In vitro biological effects of airborne PM2.5 and PM10 from a semi-desert city on the Mexico–US border

Compelling evidence indicates that exposure to urban airborne particulate matter (PM) affects health. However, how PM components interact with PM-size to cause adverse health effects needs elucidation, especially when considering soil and anthropogenic sources. We studied PM from Mexicali, Mexico, where soil particles contribute importantly to air pollution, expecting to differentiate in vitro effects related to PM-size and composition. PM samples with mean aerodynamic diameters ⩽2.5 μm (PM2.5) and ⩽10 μm (PM10) were collected in Mexicali (October 2005–March 2006) from a semi-urban (expected larger participation of soil sources) and an urban (predominately combustion sources) site.
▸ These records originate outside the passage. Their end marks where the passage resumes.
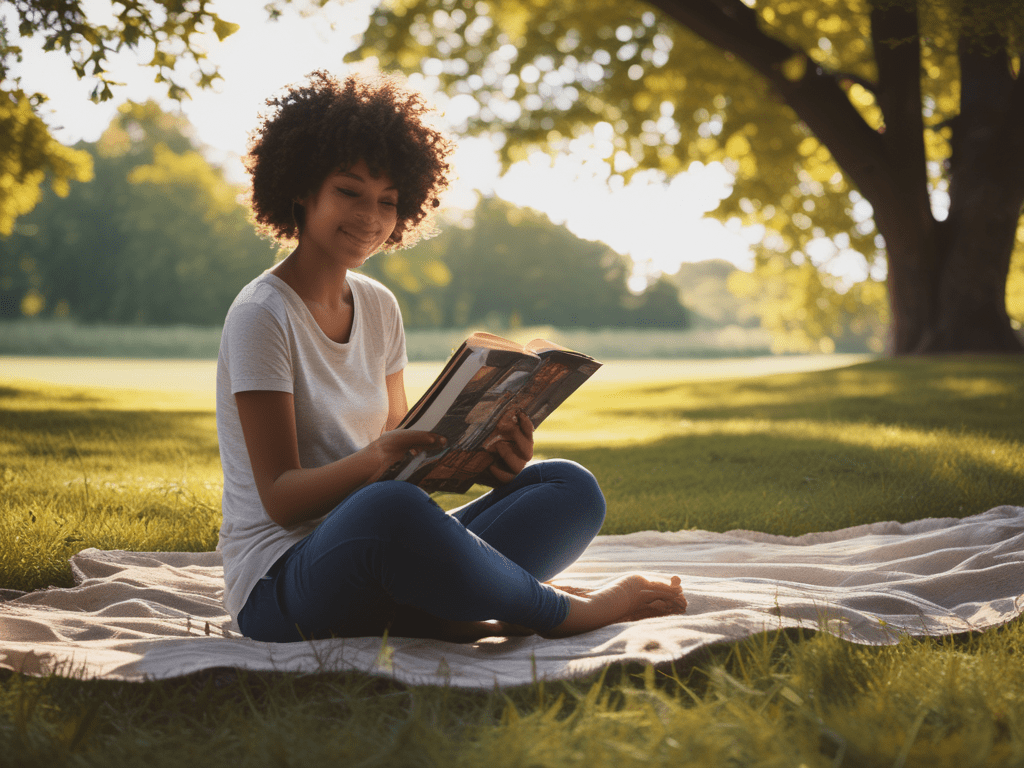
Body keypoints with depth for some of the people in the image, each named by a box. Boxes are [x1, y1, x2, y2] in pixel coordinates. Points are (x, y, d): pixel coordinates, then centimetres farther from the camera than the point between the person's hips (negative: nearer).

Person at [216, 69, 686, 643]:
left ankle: (429, 615, -30)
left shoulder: (378, 307, 13)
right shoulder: (263, 315, -9)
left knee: (571, 488, -7)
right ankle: (563, 612, -18)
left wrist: (483, 456, -9)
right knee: (388, 508, -41)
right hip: (280, 584, -7)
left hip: (378, 567, 8)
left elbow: (404, 451, 12)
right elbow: (280, 497, -13)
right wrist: (373, 461, -33)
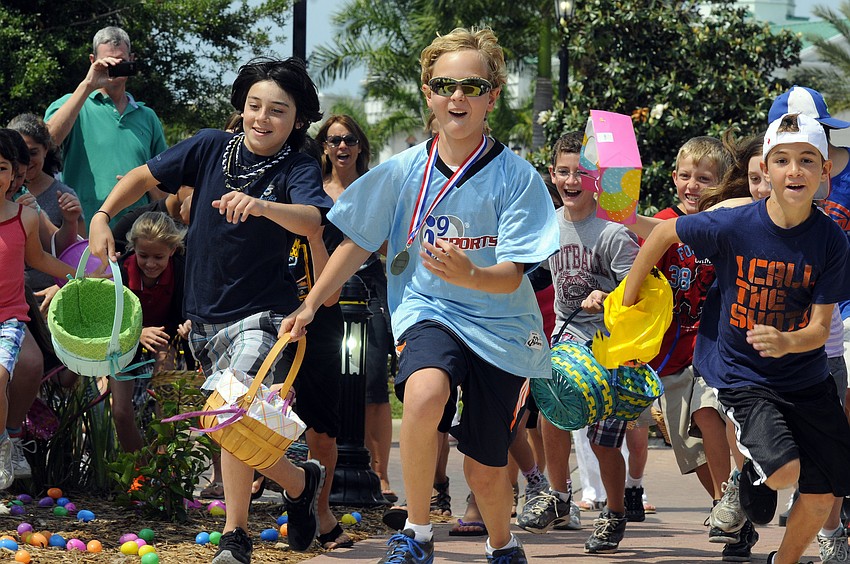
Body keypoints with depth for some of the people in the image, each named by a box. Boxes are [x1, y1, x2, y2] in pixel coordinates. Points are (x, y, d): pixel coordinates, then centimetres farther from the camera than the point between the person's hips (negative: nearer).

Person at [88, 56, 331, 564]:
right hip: (205, 316, 5)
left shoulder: (299, 170, -11)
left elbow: (312, 220, -32)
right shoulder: (212, 147, 0)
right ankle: (300, 481, 35)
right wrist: (103, 217, -5)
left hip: (261, 314, -5)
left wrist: (261, 206, -51)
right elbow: (144, 177, 10)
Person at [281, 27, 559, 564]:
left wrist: (467, 274, -34)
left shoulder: (516, 176, -8)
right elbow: (358, 244, 11)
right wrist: (310, 306, 12)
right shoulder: (403, 171, -2)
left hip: (500, 324, 0)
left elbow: (510, 277, -13)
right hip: (428, 312, 0)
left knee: (485, 469, 6)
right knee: (424, 392, -34)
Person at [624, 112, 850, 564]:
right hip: (742, 375, -3)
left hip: (806, 377, 3)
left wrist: (786, 342, -34)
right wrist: (627, 299, 5)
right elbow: (665, 233, 0)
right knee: (784, 470, -25)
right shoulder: (733, 226, -18)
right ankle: (755, 474, 14)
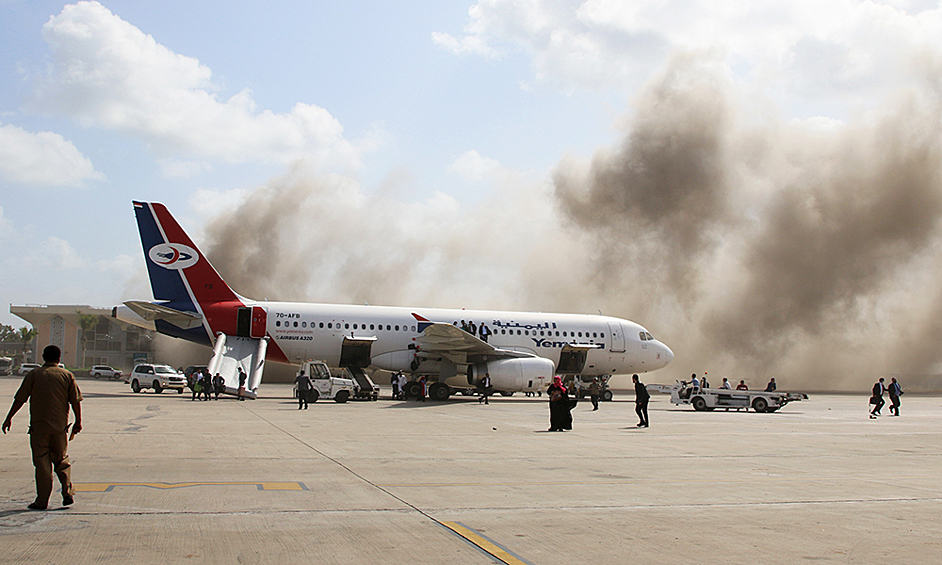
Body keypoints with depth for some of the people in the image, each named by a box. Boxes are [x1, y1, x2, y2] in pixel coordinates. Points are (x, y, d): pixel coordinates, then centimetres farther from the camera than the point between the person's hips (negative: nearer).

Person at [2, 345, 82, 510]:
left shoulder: (33, 375, -1)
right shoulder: (67, 375, 2)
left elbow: (20, 399, 0)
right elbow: (75, 401, 1)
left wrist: (9, 418, 9)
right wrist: (78, 422, 11)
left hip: (38, 427, -1)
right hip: (60, 427, 1)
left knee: (42, 464, 3)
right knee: (62, 461, 16)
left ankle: (42, 501, 4)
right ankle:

Samples were pooled by site and size, analyzed for elemental composition (particle-induced X-ray emission) and tested in vitro for: induction of human erythrocytes membrane disruption (hemolysis) (colorimetrically); inhibition of cell proliferation (ICP) (crystal violet) and TNFα/IL-6 secretion (ELISA) using J774.A1 murine monocytic cells; and DNA degradation using Balb/c3T3 cell naked DNA (electrophoretically). Results of PM elemental composition principal component analysis were used in associating cellular effects. Sixteen elements identified in PM grouped in two principal components: Component1 (C1): Mg, Al, Si, P, Cl, K, Ca, Ti, V, Cr, Fe, and Component2 (C2): Cu, Zn. Hemolysis was predominately induced by semi-urban-PM10 (p < 0.05) and was associated with urban-PM10C1 (r = 0.62, p = 0.003). Major ICP resulted with semi-urban PM2.5 (p < 0.05). TNFα was mainly induced by urban samples regardless of size (p < 0.05) and associated with urban-PM2.5C2 (r = 0.48, p = 0.02). Both PM10 samples induced highest DNA degradation (p < 0.05), regardless of location. We conclude that PM-size and PM-related soil or anthropogenic elements trigger specific biological-response patterns.

Research highlights► We studied PM from a semi-desert city. ► We compared composition and biological effects in samples from two locations. ► Elements from the soil were important PM components. ► Composition and effects were different among sites. ► PM-size and PM-related soil/anthropogenic elements trigger specific biological-responses.